Sunday 21st August Koszeg to Szeleste

First full day on the Blue Trail and I've enjoyed it. Only complaint is that the kilometres seem longer here and despite a good and flat trail, it took me 9 hours of fast walking to do what my schedule says is 35 kilometres. I was starting to think I had somehow overshot Szeleste and was going to have to walk to Sarvar.

Left Koszeg via Jurisics Square at about 9.15 and found my first blue and white sign (the Square may not be at its best at the moment as it's being completely repaved). It's blue and white signs only, nothing to tell you where your going and how long it might take, but the blue and white signs are excellent and generally come up about every fifty metres.




St Imre Church


I'm not expecting any of the track to Budapest to be exactly mountainous but today's stretch is described as a plain so it's particularly flat. Most of it was through trees and along forest roads or trails but it was not as bad as it sounds. Although there a lot of conifers there are also plantations of oak and ash and to be honest, given the sun, it was perhaps better to be walking through trees than out in the open. Some of the trails were exceptionally long and straight, a whole walk stretching out in front of you.

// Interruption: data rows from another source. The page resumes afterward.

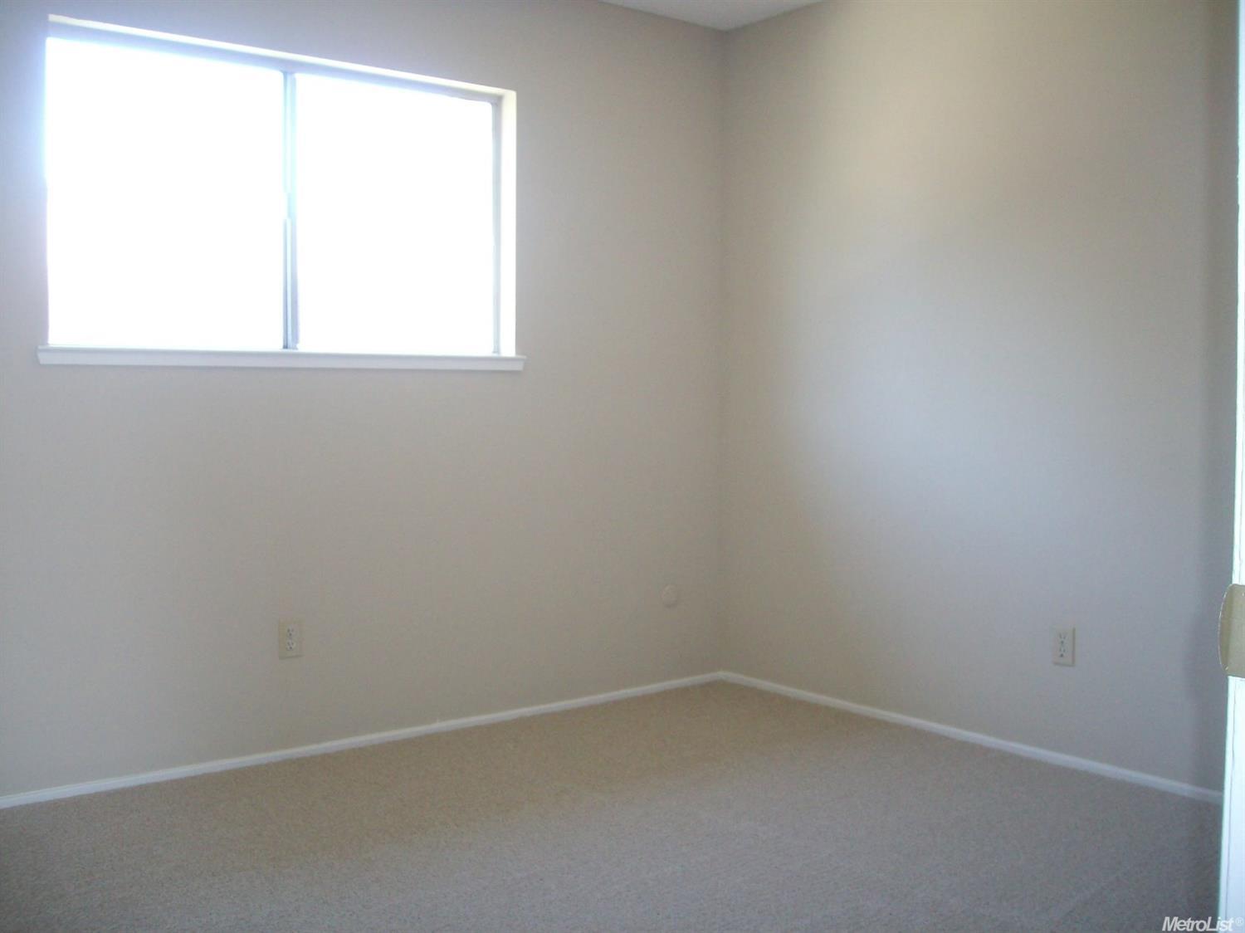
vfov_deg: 40.7
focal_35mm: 35
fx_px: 1258
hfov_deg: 52.6
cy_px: 466
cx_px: 622
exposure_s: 1/40
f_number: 2.8
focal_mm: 5.8
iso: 149
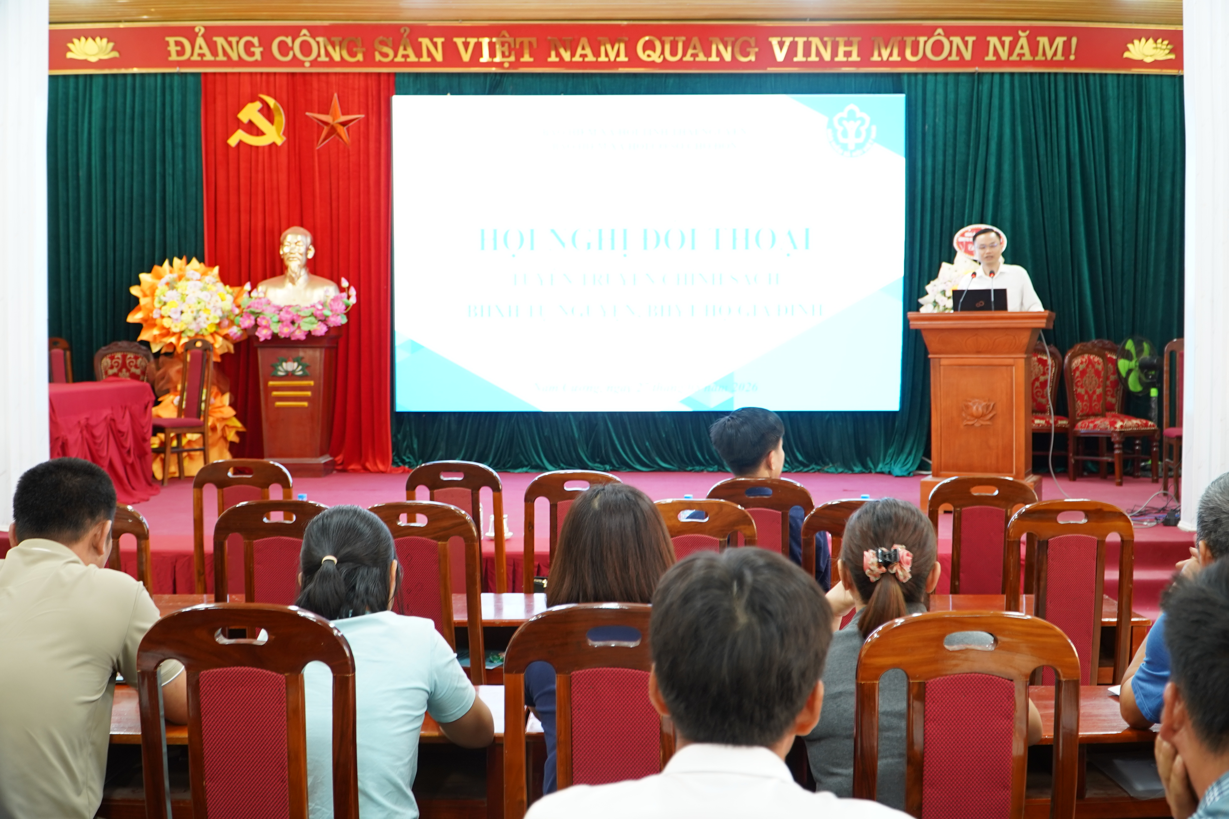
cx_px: 614
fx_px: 1229
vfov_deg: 36.9
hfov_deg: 53.1
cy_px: 410
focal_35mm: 36
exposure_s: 1/8
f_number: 4
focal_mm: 24
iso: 250
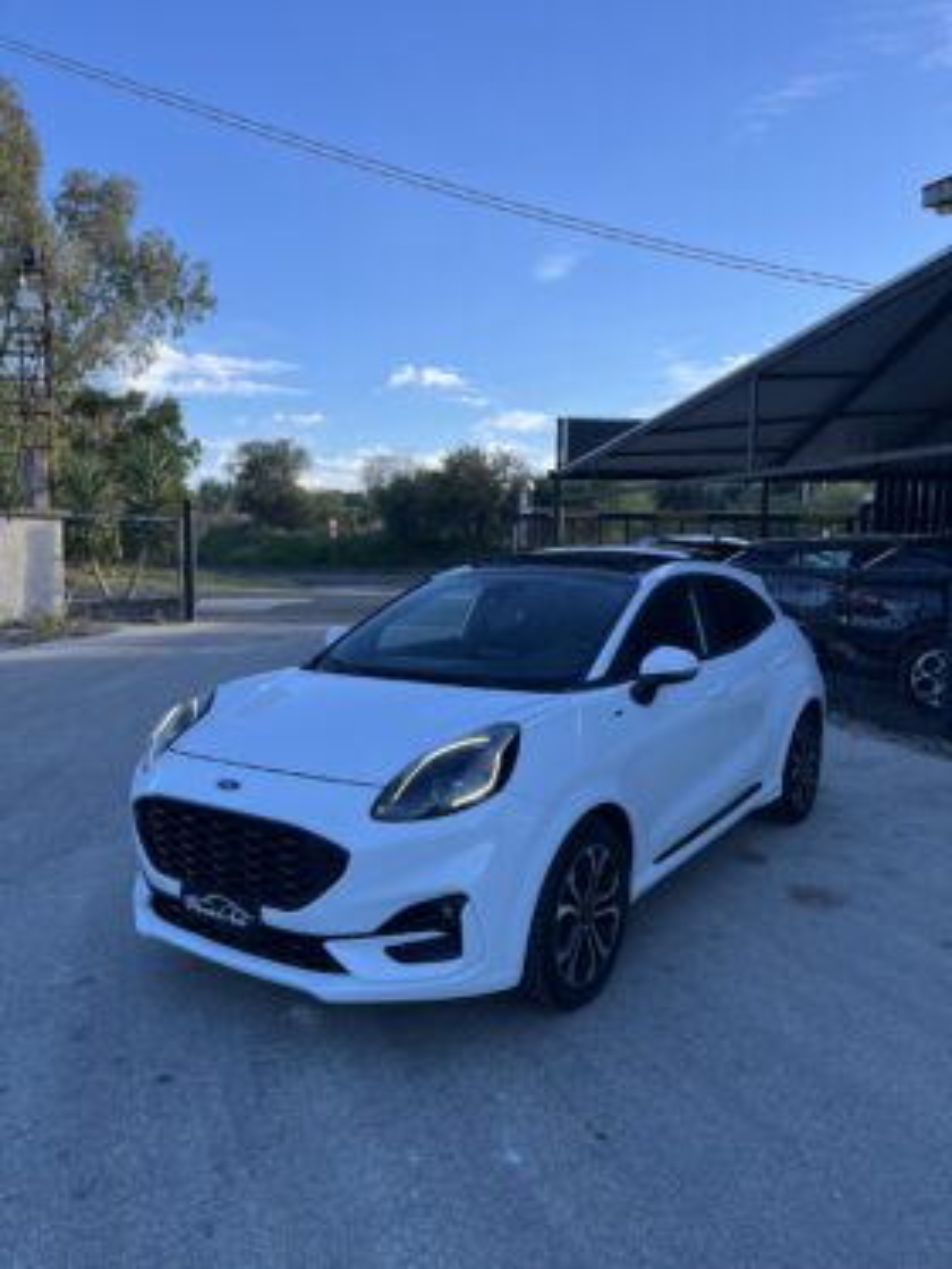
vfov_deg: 67.3
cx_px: 476
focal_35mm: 26
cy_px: 634
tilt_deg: -4.3
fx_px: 953
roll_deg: -0.4
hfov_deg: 53.1
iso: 50
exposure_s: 1/1355
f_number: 1.6
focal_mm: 5.1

Should be careful not to draw any conclusions after just a day but the countryside does seem completely different to anything I have walked through before. Everything I saw today, from the plantations to the fields, was on a massive scale. The wheat has all been harvested and the only thing left are huge fields of maze. At Szelestei there were five huge combine harvesters all lined up, machines which can eat up thousands of acres without so much as a blink. Farming over the border in Austria was on a cottage garden scale in comparison.





Huge fields of corn


Maybe this is a legacy of collectivisation and then privatisation or maybe it's just a feature of this part of Hungary. Only went through one village other than Szeleste (which may qualify as a small town) and again there is little of the rural gentrification you get in other parts of Europe, or indeed the sense of prosperity you get from family farms. If this is right than some of facilities you take for granted in other countries, the bars, the Auberges and farm providing accommodation may turn out to be short supply here.

Anyway have found somewhere nice to stay tonight. It's a hotel converted from what claims to be a castle although it has very few castle features and seems more like Victorian gothic to me.

Based on just two meals the food has perhaps improved since Austria. Maybe it's just coming down from the mountains but there seems to be a bigger choice and it's definitely better value.
PS

Many thanks for the two recent sponsors - Steve (Dale) that was very generous, will buy you a beer when I get back, particularly looking forward to some decent beer.

1 comment:

  1. I'm a little sad that your trip is ending soon. Would you please consider taking the E4 all way to Greece so we can live vicariously through you a little longer?
    It's only a thousand or so kilometers.

    I wish you fine weather and smooth trails the rest of the way. Don't ho too fast in your eagerness to finish.